Assigned task >> In the entries that follow, the line with "Also, any changes" opens the range and the line with "of specifiable sizes." closes it; repeat that range exactly, both lines included.

Provided material >>

Content starts

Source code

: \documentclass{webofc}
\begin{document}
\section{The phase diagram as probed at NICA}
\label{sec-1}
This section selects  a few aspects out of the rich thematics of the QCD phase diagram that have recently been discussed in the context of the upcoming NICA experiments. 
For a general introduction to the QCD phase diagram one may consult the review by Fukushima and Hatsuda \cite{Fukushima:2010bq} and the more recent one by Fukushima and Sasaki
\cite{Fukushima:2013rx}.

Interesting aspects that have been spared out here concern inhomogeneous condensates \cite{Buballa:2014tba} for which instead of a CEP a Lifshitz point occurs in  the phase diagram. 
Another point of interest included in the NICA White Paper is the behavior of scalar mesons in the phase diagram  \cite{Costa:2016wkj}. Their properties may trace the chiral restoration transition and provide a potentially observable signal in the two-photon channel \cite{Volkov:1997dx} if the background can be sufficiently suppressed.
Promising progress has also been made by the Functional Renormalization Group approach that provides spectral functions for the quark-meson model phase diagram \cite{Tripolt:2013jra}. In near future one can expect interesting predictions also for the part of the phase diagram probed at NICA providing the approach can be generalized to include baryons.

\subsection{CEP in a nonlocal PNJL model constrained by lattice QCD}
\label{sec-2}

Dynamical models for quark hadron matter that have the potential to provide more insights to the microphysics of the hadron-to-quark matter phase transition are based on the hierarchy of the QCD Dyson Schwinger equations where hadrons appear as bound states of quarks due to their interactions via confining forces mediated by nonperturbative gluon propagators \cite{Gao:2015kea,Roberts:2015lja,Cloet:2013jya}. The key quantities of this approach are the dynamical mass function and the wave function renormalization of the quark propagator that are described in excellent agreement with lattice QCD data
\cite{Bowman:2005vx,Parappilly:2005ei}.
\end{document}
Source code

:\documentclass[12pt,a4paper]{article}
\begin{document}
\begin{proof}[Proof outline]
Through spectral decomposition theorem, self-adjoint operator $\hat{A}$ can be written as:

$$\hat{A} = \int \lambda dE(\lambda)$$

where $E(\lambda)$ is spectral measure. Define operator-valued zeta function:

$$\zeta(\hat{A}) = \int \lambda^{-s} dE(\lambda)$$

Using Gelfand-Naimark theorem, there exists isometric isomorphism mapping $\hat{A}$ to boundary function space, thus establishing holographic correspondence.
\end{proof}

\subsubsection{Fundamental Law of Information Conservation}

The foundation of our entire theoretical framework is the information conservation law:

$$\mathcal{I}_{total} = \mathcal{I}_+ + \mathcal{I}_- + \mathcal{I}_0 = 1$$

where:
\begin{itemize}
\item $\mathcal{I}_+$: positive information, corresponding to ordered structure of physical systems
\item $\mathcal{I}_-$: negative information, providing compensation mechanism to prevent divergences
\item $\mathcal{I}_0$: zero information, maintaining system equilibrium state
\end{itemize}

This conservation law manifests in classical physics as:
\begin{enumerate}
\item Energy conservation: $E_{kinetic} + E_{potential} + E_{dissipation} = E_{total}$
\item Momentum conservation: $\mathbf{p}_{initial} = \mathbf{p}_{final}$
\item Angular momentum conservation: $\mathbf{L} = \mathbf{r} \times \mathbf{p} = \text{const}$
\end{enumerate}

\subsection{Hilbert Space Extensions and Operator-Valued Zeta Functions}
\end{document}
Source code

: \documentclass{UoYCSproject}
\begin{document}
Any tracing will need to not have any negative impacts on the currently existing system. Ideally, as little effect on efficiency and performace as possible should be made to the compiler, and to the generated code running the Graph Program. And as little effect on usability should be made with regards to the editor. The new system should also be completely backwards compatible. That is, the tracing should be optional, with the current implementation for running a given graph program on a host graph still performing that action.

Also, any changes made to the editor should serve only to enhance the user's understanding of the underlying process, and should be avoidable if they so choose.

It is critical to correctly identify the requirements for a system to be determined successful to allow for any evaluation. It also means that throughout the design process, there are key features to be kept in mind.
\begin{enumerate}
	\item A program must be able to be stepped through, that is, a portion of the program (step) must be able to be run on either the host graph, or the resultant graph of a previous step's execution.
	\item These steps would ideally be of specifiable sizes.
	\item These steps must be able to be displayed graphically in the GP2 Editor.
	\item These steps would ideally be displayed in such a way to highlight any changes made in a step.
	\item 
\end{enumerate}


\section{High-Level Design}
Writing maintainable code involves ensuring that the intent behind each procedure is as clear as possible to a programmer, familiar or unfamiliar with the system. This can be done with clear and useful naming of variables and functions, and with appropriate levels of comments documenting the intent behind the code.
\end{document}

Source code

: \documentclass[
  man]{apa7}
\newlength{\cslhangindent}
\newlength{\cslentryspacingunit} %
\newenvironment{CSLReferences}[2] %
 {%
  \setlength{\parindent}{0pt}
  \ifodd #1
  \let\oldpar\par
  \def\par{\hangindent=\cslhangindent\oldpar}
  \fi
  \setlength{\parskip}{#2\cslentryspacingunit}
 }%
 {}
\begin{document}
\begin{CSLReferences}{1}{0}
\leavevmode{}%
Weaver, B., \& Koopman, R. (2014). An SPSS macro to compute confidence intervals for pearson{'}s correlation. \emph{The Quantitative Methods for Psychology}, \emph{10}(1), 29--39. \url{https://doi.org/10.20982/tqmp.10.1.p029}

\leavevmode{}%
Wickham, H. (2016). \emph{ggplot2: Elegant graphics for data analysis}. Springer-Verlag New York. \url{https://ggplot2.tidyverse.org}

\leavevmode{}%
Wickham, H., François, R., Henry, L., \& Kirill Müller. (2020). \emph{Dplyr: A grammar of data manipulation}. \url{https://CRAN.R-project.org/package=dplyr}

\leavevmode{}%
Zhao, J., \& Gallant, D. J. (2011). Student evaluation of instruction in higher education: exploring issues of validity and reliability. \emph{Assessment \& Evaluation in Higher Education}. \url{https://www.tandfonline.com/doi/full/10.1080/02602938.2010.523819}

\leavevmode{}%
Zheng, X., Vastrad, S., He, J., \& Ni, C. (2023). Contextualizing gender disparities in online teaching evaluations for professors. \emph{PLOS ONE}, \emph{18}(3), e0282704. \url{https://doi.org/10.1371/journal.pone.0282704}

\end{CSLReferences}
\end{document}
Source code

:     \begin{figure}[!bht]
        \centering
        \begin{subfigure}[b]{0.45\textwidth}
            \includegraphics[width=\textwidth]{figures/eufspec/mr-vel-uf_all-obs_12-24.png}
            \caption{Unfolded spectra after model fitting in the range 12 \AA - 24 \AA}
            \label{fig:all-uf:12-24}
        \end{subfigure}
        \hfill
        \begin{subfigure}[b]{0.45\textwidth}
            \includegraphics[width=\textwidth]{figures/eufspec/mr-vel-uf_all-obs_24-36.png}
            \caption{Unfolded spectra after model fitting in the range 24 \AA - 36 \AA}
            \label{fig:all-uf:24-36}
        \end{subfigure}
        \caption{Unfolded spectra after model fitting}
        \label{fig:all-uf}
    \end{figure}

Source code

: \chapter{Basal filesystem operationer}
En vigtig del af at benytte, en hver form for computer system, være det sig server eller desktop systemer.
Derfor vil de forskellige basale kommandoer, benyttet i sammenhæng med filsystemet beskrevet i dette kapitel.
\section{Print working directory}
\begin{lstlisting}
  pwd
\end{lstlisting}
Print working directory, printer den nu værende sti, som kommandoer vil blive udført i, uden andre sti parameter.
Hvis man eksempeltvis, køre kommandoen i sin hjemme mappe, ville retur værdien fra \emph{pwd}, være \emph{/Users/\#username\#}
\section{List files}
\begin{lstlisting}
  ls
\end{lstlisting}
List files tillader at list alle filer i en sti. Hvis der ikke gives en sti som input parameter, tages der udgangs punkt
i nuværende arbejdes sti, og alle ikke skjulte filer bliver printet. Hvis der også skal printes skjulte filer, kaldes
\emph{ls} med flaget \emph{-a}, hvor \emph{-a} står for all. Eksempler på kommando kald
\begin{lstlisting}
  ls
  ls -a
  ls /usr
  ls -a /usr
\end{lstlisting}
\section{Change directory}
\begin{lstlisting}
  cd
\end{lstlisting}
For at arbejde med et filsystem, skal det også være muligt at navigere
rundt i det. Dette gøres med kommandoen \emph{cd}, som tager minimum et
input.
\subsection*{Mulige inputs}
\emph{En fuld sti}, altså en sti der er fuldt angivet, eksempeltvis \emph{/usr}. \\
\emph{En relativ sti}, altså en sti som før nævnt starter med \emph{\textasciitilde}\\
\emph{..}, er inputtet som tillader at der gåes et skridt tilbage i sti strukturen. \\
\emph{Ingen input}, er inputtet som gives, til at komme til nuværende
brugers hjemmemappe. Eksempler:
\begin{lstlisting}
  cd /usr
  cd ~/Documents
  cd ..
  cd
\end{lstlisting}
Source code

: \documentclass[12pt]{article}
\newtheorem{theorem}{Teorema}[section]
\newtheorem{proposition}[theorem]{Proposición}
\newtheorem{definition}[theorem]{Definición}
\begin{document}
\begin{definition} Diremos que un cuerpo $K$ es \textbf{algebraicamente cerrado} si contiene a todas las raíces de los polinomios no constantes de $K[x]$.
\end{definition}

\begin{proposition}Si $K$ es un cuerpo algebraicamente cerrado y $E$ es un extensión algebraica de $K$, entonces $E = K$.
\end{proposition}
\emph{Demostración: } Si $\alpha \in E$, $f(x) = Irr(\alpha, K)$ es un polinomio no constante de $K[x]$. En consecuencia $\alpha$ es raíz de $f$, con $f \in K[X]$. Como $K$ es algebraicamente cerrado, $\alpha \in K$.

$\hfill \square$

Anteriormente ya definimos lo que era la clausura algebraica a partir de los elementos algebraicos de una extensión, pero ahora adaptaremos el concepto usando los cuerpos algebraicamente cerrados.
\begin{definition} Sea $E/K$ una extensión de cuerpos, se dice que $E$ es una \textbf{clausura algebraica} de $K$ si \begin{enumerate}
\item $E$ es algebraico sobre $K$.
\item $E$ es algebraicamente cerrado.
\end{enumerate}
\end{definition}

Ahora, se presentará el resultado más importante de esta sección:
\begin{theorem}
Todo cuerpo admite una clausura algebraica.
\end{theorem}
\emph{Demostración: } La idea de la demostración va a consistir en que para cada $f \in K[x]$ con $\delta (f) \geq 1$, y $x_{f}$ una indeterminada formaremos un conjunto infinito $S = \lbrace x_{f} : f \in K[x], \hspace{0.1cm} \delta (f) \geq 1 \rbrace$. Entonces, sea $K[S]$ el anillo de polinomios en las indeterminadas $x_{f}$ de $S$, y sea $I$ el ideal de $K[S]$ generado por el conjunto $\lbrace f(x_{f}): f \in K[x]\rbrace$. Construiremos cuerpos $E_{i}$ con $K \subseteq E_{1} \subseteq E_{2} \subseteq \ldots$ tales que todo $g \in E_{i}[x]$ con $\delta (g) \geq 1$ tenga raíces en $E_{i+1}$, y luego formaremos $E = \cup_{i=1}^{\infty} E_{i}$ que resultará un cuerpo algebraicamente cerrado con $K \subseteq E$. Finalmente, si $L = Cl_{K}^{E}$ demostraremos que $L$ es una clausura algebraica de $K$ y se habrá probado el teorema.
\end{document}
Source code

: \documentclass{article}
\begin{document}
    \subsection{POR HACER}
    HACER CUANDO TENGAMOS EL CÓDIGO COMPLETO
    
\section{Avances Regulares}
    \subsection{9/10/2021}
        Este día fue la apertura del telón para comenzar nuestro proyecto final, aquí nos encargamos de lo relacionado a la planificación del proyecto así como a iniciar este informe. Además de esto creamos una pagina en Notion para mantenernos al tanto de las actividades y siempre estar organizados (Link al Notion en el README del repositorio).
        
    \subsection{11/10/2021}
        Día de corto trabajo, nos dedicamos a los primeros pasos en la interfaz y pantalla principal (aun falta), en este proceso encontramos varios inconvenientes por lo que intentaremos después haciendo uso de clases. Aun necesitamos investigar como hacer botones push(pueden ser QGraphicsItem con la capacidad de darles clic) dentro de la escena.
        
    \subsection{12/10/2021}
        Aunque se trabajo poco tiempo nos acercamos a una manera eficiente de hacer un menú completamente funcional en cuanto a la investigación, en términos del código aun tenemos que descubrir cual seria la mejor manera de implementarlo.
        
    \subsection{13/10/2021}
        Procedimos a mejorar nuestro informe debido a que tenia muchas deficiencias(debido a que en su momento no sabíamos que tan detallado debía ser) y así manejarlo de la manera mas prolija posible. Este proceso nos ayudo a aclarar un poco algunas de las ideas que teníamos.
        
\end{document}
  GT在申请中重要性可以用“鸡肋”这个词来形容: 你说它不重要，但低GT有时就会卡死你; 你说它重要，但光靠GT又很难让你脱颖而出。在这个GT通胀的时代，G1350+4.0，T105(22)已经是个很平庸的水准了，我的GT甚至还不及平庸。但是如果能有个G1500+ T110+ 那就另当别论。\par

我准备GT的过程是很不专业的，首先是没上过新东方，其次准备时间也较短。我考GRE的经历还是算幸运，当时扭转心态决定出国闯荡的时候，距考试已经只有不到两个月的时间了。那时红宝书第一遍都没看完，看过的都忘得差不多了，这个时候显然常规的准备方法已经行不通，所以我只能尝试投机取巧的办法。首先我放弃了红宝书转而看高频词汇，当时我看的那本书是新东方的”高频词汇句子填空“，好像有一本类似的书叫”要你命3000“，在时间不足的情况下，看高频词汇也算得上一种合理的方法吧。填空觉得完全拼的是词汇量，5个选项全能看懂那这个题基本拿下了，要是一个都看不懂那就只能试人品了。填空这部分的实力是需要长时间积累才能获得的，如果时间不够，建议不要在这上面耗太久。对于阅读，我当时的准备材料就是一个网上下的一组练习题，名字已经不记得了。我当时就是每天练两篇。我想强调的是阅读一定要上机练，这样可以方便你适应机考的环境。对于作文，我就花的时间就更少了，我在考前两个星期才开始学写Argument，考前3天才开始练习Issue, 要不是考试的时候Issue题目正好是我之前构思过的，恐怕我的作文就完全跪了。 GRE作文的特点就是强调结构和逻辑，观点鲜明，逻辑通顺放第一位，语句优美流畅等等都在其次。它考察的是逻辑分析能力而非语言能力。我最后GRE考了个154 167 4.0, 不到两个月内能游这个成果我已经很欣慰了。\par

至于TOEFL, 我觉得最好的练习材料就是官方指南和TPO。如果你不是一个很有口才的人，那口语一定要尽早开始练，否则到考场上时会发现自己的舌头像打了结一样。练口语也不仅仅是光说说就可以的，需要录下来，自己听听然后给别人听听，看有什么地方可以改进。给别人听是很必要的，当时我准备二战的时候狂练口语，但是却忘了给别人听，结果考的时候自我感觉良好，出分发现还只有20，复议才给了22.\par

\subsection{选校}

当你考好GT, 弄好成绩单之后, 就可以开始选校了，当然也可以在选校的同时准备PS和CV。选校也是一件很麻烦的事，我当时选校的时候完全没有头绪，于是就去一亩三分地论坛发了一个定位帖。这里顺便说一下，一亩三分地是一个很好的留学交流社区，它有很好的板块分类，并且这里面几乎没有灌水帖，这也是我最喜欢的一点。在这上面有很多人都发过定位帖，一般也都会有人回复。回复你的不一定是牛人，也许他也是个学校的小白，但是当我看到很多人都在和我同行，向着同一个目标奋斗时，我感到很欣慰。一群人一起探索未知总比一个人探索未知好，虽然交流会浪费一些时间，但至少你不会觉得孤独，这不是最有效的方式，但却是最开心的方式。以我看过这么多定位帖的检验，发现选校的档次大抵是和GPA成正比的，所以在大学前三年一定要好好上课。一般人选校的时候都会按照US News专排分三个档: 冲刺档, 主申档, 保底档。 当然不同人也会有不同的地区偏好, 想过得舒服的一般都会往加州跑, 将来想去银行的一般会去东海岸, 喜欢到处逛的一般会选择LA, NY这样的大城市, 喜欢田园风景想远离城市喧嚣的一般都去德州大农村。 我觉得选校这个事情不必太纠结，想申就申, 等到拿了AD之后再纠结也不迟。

Content ends

Solution for this task >>
Also, any changes made to the editor should serve only to enhance the user's understanding of the underlying process, and should be avoidable if they so choose.

It is critical to correctly identify the requirements for a system to be determined successful to allow for any evaluation. It also means that throughout the design process, there are key features to be kept in mind.
\begin{enumerate}
	\item A program must be able to be stepped through, that is, a portion of the program (step) must be able to be run on either the host graph, or the resultant graph of a previous step's execution.
	\item These steps would ideally be of specifiable sizes.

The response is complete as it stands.